Dem kann ich aus eigener Erfahrung beruhigend widersprechen. Ich war selbst 7x dort im August mit family, weil der Vater meiner Jungs auch nur im August Urlaub hatte. Es waren nie mehr als 30°C und dazu immer eine Brise an der Küste, egal ob wir auf einer der Inseln, Istrien oder der Festlandküste waren. 
Genial schön ist es, wenn du morgens früh in die Berge hochfährst, den Sonnenaufgang genießt und dann tagsüber, wenn die Temp. höher sind, oben in den Bergen fährst, oder eben nur eine 3h-Kurztour machst und am mittag mit dem Fahrtwind runter zuück zur Küste rollst. Ab 16.30Uhr wars auch wieder erträglich und für mich kein Problem, da du immer den Fahrtwind dabei hast, selbst bergauf. Ich persönlich finds viel schlimmer wenn man am Strand rumliegt, da du beim liegen keinen Wind abbekommst und keine Ablenkung hast.
Trails findest du, wenn du dir von den örtlichen Fremdenverkehrsbüros die Wanderkarten besorgst, so hab ich es immer gemacht. Die Wege waren meist gut und entweder Forstwege oder schmale Pfade. Da wo auf den Karten Radwege ausgeschildert sind, ist fast ausschließlich Asphalt und empfiehlt sich zum hochradeln
Am schönsten fand ich den Nationalpark Velebit. Dort musst du aber fragen, ob du mit dem Rad die Wanderwege fahren darfst.
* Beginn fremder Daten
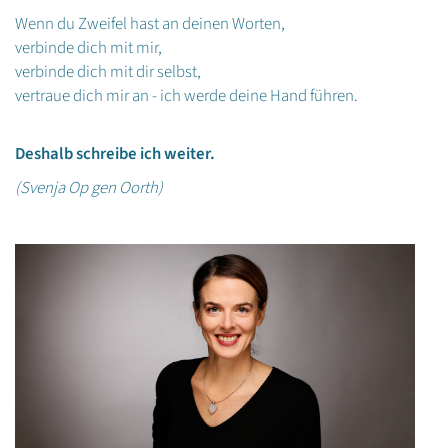
Wenn du Zweifel hast an deinen Worten,
verbinde dich mit mir,
verbinde dich mit dir selbst,
vertraue dich mir an - ich werde deine Hand führen.
Deshalb schreibe ich weiter.
(Svenja Op gen Oorth)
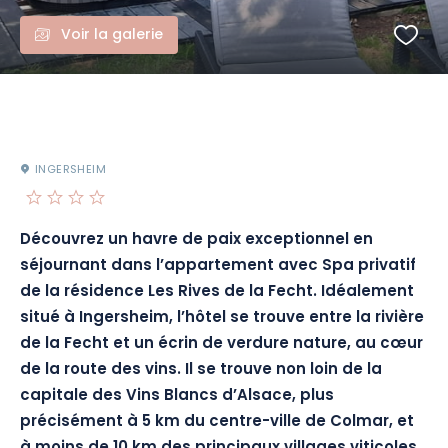
Voir la galerie
INGERSHEIM
Découvrez un havre de paix exceptionnel en
séjournant dans l’appartement avec Spa privatif
de la résidence Les Rives de la Fecht. Idéalement
situé à Ingersheim, l’hôtel se trouve entre la rivière
de la Fecht et un écrin de verdure nature, au cœur
de la route des vins. Il se trouve non loin de la
capitale des Vins Blancs d’Alsace, plus
précisément à 5 km du centre-ville de Colmar, et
Ist offiziell nicht gestattet, bekam aber immer die Erlaubnis. Nur dort ist es ziemlich karstig und ich musste z.T schieben und auch ein paar Mal das Rad tragen. Lohnt sich aber, weil es echt hammerschön ist dort.

Viel Spaß!

PS. Falls du dorthin gehst, kann ich dir mit Karten dienen, so ich sie zurückbekomme...


----------



## chayenne06 (30. Januar 2012)

britta-ox schrieb:


> Dem kann ich aus eigener Erfahrung beruhigend widersprechen. Ich war selbst 7x dort im August mit family, weil der Vater meiner Jungs auch nur im August Urlaub hatte. Es waren nie mehr als 30°C und dazu immer eine Brise an der Küste, egal ob wir auf einer der Inseln, Istrien oder der Festlandküste waren.
> Genial schön ist es, wenn du morgens früh in die Berge hochfährst, den Sonnenaufgang genießt und dann tagsüber, wenn die Temp. höher sind, oben in den Bergen fährst, oder eben nur eine 3h-Kurztour machst und am mittag mit dem Fahrtwind runter zuück zur Küste rollst. Ab 16.30Uhr wars auch wieder erträglich und für mich kein Problem, da du immer den Fahrtwind dabei hast, selbst bergauf. Ich persönlich finds viel schlimmer wenn man am Strand rumliegt, da du beim liegen keinen Wind abbekommst und keine Ablenkung hast.
> Trails findest du, wenn du dir von den örtlichen Fremdenverkehrsbüros die Wanderkarten besorgst, so hab ich es immer gemacht. Die Wege waren meist gut und entweder Forstwege oder schmale Pfade. Da wo auf den Karten Radwege ausgeschildert sind, ist fast ausschließlich Asphalt und empfiehlt sich zum hochradeln
> Am schönsten fand ich den Nationalpark Velebit. Dort musst du aber fragen, ob du mit dem Rad die Wanderwege fahren darfst. Ist offiziell nicht gestattet, bekam aber immer die Erlaubnis. Nur dort ist es ziemlich karstig und ich musste z.T schieben und auch ein paar Mal das Rad tragen. Lohnt sich aber, weil es echt hammerschön ist dort.
> ...



Danke dir für die Tipps! 
Gibts in Kroatien speziellere Ecken die man zum biken und Urlaub machen bevorzugen sollte? ( wo warst du denn "zuhause"?)


----------



## beetle (30. Januar 2012)

Wie wäre es denn mit dem Hymalaya? Sollte die beste Reisezeit im August sein. Sicher ist es dort auch.. zumindest in Indien und Nepal solltest du keine Probleme bekommen.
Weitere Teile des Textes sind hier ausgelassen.